L'armée perdue
« Quelle horreur…, dit-elle d’une voix tremblante.
— Tu étais sa compagne ?
— L’une des nombreuses femmes de son harem. Mais il m’envoyait souvent chercher. Il me traitait avec respect, avec affection, peut-être même avec amour. Il m’offrait de magnifiques cadeaux, il aimait m’écouter. Il voulait que je lui raconte des fables, des histoires… On aurait dit tantôt un enfant tantôt un être aussi dur et impénétrable que l’acier.
— Que t’est-il arrivé, hier ?
— Je me trouvais dans la tente du prince quand les soldats d’Artaxerxès y ont fait irruption. Ils étaient déchaînés, ils tuaient, brûlaient, pillaient. Ils se sont jetés sur les autres filles, m’ont saisie par la robe, mais j’ai défait agrafes et ceinture et me suis enfuie toute nue.
— Tu as alors atteint notre garnison.
— Oui, en courant plus vite que je n’avais jamais couru. Les nôtres ont contre-attaqué à la tombée du soir et ont refoulé les Perses. On a retrouvé les corps de deux de mes camarades, violées pendant des heures jusqu’à ce que mort s’ensuive. »
Indisposée par ce récit atroce, je me levai et jetai un coup d’œil à l’extérieur. Tout semblait calme. Nous étions maintenant en sécurité. Au fond du campement, on distinguait la grande tente éclairée où se tenait la réunion de l’état-major. Xéno se trouvait là, lui aussi, et je me demandais pourquoi Sophos l’avait introduit dans le cercle des officiers supérieurs, alors qu’il n’était même pas un soldat. Et pourquoi il avait accepté. Sophos lui avait-il promis quelque chose ? De quoi pouvait-il s’agir ? Et que Xéno lui apportait-il en échange ? Je n’avais pas le droit de poser ces questions, mais je tenais à obtenir des réponses et j’étais prête à utiliser tous les moyens nécessaires pour parvenir à mes fins.
Je me tournai vers la splendide concubine de Cyrus.
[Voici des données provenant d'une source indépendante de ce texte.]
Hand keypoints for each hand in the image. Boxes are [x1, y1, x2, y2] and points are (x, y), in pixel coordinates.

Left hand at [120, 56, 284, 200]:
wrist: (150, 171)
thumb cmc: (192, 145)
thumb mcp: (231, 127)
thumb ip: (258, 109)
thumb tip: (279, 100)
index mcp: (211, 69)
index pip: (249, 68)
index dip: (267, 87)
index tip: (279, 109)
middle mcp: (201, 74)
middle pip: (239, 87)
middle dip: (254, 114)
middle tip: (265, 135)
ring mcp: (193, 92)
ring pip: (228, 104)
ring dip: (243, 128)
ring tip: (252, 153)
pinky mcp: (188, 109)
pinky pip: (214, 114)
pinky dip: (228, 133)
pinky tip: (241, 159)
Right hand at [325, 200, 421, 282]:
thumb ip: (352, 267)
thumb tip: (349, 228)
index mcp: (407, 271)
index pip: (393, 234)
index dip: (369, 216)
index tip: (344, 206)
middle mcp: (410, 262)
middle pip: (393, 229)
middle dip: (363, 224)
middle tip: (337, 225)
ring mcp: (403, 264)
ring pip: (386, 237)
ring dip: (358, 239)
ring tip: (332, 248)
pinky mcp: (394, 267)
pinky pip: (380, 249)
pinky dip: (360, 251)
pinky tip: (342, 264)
La lampe jetait des reflets dorés sur sa peau d’ivoire et donnait à son regard d’une transparence cristalline une intensité presque insoutenable. « Dans cette partie du campement aussi, tu constitues une proie désirable, et tu es, qui plus est, privée de maître. Comment pouvais-tu te baigner sans craindre d’être agressée ? Les hommes qui s’étaient rassemblés devant ta tente s’apprêtaient à…
— Et tu crois que tes cris les ont éloignés ? Jamais je ne me serais baignée si je ne m’étais pas sentie en sécurité !
— Alors, pourquoi…
— Tu n’as rien remarqué dehors ?
— Non. Il fait noir. »
La fille s’empara de sa lampe et se dirigea vers la sortie. « Viens voir. »
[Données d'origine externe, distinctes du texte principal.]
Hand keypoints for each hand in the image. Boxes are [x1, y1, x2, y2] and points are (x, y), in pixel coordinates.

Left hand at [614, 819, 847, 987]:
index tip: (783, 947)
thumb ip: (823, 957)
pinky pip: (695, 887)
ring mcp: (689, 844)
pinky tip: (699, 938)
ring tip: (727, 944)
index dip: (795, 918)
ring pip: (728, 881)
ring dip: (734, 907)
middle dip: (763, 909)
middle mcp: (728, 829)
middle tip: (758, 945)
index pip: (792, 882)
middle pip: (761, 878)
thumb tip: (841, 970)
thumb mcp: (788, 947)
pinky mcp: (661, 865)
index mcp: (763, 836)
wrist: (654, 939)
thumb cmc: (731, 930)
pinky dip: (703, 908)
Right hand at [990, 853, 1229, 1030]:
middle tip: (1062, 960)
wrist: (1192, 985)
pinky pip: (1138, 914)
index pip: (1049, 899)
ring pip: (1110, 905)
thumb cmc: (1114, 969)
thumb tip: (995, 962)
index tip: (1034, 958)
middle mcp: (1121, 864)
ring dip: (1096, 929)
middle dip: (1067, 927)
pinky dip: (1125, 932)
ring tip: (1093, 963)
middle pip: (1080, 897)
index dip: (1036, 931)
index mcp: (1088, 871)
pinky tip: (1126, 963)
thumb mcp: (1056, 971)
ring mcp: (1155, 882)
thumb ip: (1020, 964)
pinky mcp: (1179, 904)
Je la suivis. La lumière éclaira à droite de l’entrée deux têtes plantées sur des fers de lance. On voyait dans leurs bouches des testicules. Horrifiée, je reculai.
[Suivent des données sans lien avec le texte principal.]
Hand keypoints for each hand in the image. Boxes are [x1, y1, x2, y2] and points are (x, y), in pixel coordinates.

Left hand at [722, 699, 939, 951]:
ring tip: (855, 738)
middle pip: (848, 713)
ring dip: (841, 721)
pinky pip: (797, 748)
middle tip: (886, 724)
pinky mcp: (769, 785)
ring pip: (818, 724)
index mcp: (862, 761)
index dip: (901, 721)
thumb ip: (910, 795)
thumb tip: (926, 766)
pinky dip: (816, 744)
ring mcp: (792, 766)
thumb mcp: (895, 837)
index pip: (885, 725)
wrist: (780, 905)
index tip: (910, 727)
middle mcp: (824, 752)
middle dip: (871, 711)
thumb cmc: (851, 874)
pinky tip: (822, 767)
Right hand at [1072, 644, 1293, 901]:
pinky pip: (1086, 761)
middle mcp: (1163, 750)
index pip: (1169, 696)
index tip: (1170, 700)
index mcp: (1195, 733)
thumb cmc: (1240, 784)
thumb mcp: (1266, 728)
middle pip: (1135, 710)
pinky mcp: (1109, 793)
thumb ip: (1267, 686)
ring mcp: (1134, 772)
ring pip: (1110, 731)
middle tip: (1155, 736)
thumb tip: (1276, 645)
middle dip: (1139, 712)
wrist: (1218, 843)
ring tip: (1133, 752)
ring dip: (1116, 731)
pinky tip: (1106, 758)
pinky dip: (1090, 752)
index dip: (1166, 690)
« Voilà ce qui les éloigne.
— Par les dieux, comment as-tu…
— Tu ne crois tout de même pas que j’ai décapité et castré ces deux énergumènes ?
— Qui l’a fait dans ce cas ?
— Je venais de me réfugier par ici quand un des nôtres m’a approchée et a jeté sa cape sur moi. C’est alors que des Asiatiques d’Ariée sont venus me réclamer. D’autres les ont repoussés. On m’a conduite dans cette tente où j’ai pu enfin reprendre haleine, mais pas longtemps. Je venais de me coucher quand deux Asiatiques se sont introduits ici sans un bruit. L’un d’eux a plaqué sur ma bouche une main aussi grosse et poilue que la patte d’un ours et m’a fait sortir par l’arrière. Je pensais que je me retrouverais dans le harem d’un de ces individus hirsutes et nauséabonds, ou que je serais donnée en pâture à la soldatesque, quand j’ai remarqué une ombre qui avançait vers nous. J’ai tenté le tout pour le tout, j’ai mordu la main de mon ravisseur et crié au secours. L’ombre s’est alors immobilisée, et j’ai vu à la lumière du bivouac un guerrier plus beau et plus puissant qu’Arès en personne, dégainer son épée et se diriger vers nous d’un pas tranquille. Je ne pourrais décrire ce qui s’est passé. Mes ravisseurs sont tombés l’un après l’autre, comme des pantins en sciure. Mon sauveur s’est penché sur eux, les a décapités de deux coups d’épée et a planté leurs têtes sur des fers de lance devant ma tente. Puis il a coupé leurs testicules et les a fourrés dans leur bouche. Personne ne m’a plus ennuyée.